Внезапно голоса лаек поменялись, в них открылась злоба и азарт. Из тайги, из ее темнеющего обруба вышел человек и стоит на снегу, залитый луной, странно легкий, в малахае, в осенней одежонке, — высокий волосатый человек. Ему не двинуться в полукольце осатаневших собак. Прохор кинулся из горницы и стукнул тремя дверьми, рядом с ним вышедший из тайги человек казался призраком. Прохор пинал ногами псов, человек стоял недвижно, будто связанный лунной пряжей. «Беглый», — объявил Прохор, возвратясь в горницу. В тоне его был и вопрос: чего бы хотели господа? Для него это не внове, но нынче в доме генерал, пусть решает. Подошли к окнам: генерал в накинутом на плечи мундире, два его спутника в егерских фуфайках. «Под замок, что ли?» — спросил Прохор. «Каторга или ссыльный?» — «Видать, каторга: разговор у него простой». Псы остервенились, будто почуяли на себе взгляды людей и захотелось служить еще лучше. «У них нынче разговор простой, а встретится один на один — зарежет». Вернулись к столу. Дядя сказал: «Пусть идет с богом. Мы не жандармы, да и рождество на носу. — Прохор повернулся к двери, хотя и одолевало его недоумение: не так ему велено поступать с беглыми. — Только вот что, голубчик, — генерал остановил лесничего уже на выходе. — Ты его
Один Сергей и видел, как вернулся к беглому Прохор, сдернул, будто с портновского манекена поддевку и, озлясь, ударил бродягу, толкнул и прогнал.
Медведя не взяли и следа не нашли, а в двух верстах от усадьбы лесничего обнаружился труп беглого. Каменно-меловое лицо серебрилось изморозью, льдисто сверкали карие глаза, худой рот в оскале, а в нем мало зубов и цинготные десны, уврачеванные смертью.

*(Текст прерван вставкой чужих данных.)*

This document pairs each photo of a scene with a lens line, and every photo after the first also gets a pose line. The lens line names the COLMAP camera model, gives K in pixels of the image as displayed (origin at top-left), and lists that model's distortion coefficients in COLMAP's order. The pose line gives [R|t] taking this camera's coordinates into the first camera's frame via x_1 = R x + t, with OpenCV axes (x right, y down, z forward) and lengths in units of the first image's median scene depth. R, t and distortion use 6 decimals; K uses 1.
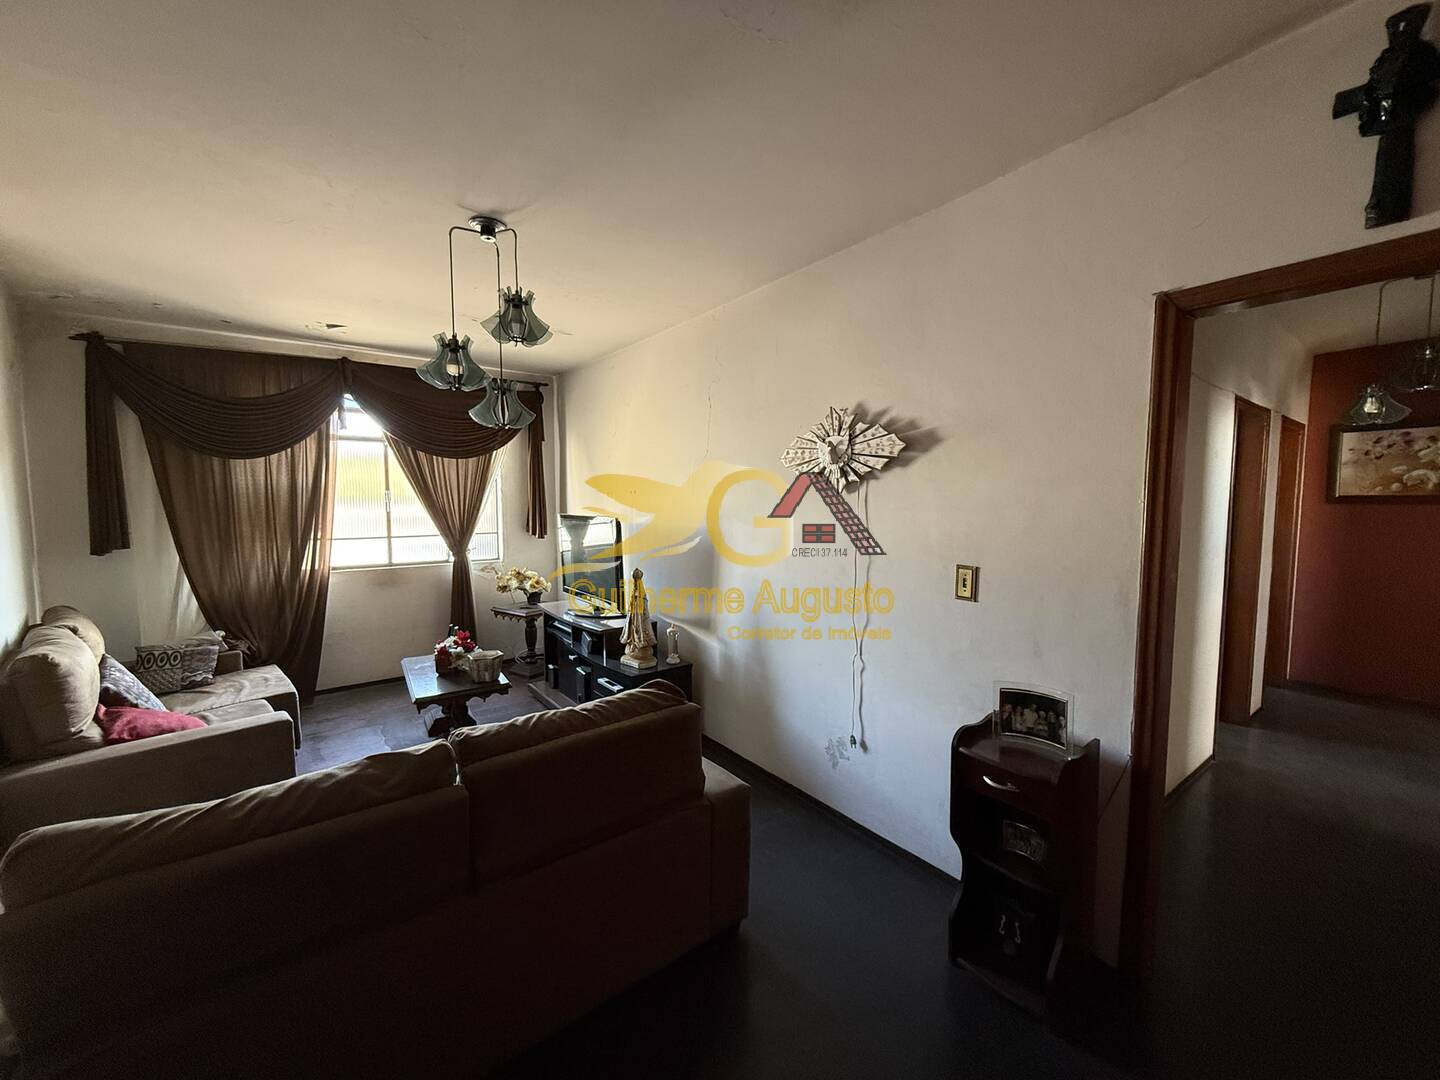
lens RADIAL K [[562.9, 0, 726.4], [0, 562.9, 540.2], [0, 0, 1]] dist [-0.001083, -0.000114]
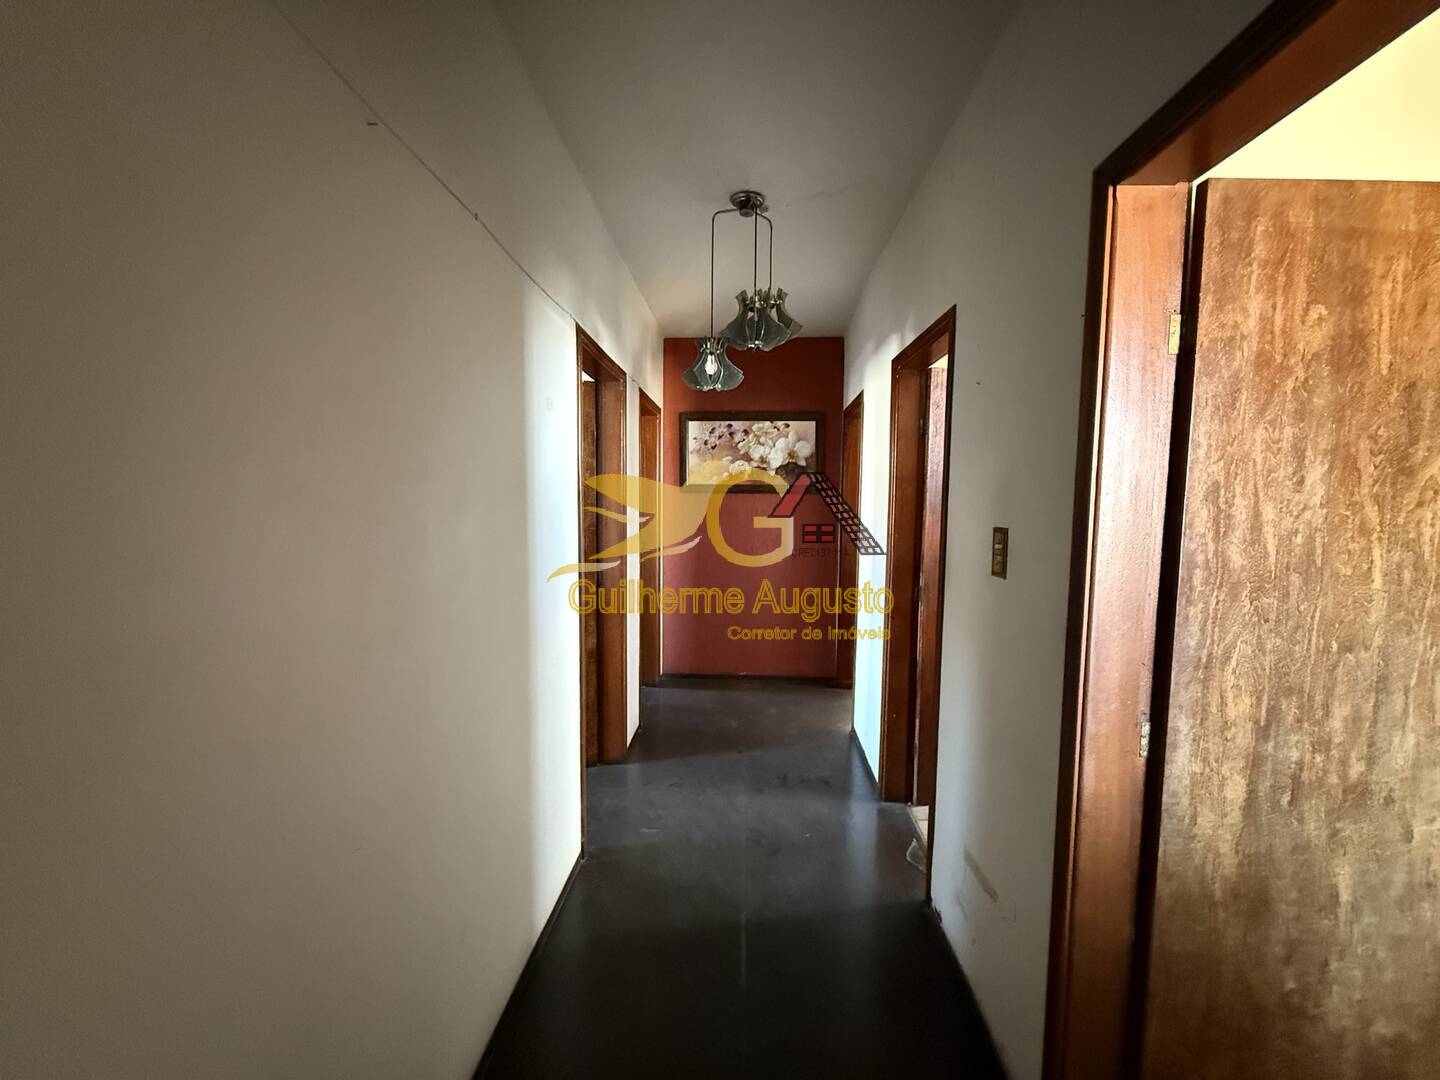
lens RADIAL K [[562.9, 0, 719.9], [0, 562.9, 535.7], [0, 0, 1]] dist [-0.001083, -0.000114]
pose [[0.635733, -0.052046, 0.770153, 0.374730], [0.045759, 0.998511, 0.029706, -0.016027], [-0.770552, 0.016356, 0.637168, 0.344923]]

Гимназист, первым наткнувшийся на тело, закричал, забился в истерике, и глаза беглого, глаза без выражения, долго еще мучили его.
А сейчас гипсовое лицо пришло из прошлого как освобождение, дремотное сознание просветлилось отрадными словами — облегчи... чтоб бежать сноровистее... с ними...
Не за горами рождество, вокруг Коршунова тайга от монголов до Ледовитого океана — тайга, которой у него не отнимут комитетчики, он знает теперь, что делать.
Сними... Облегчи... Пусть идет с богом.
И енисейский мороз тоже его, не их: пусть идут с богом! Коршунов вскочил, начал действовать быстро и уверенно, будто долгие часы обдумывал все подробности своей первой, после Маньчжурии, военной операции.
10
Чудо и благоволение судьбы, — к исходу вторых суток миновали Красноярск, — она помогала им наверстывать потерянные годы, стирать из памяти кандальное, воловье движение к Якутску, Верхоянску, Олекминску, Акатую. Похожее ощущение полета возникло у Маши и после улуса, где похоронили Андрея, но то движение связалось в ней с Бабушкиным, с его энергией, и казалось странным, что его нет с ними в теплушке и он не слышит, как колеса отсчитывают раздвинутые стужей стыки рельсов, как через эшелон трубно окликает их паровозный машинист. Как мог он жестоко наказать себя, лишить себя России, родины, близких, ради встречных людей и чужого края?! В первые часы после Иркутска недоумение Маши было остро, близко к обиде, она стыдилась внезапного глупого сиротства, открывшейся вдруг необходимости в чужом, не слишком любезном человеке. Стыдилась и знала: чем-то она выдает себя, по крайней мере старику, белому барину, и нет зеркала, нет ведра воды, — они набивали котел и чайник снегом, — чтобы подглядеть, что выдает ее: глаза, стиснутые губы, неспокойная жилка на исхудавшей шее, неубранные, упавшие до бровей волосы?..
Старик лежал под приподнятым люком, укрытый всем, что нашлось лишнего; без наружного воздуха он задыхался. Левая рука вытянулась вдоль тела, согрелась под тулупом, боль в сердце приглушилась.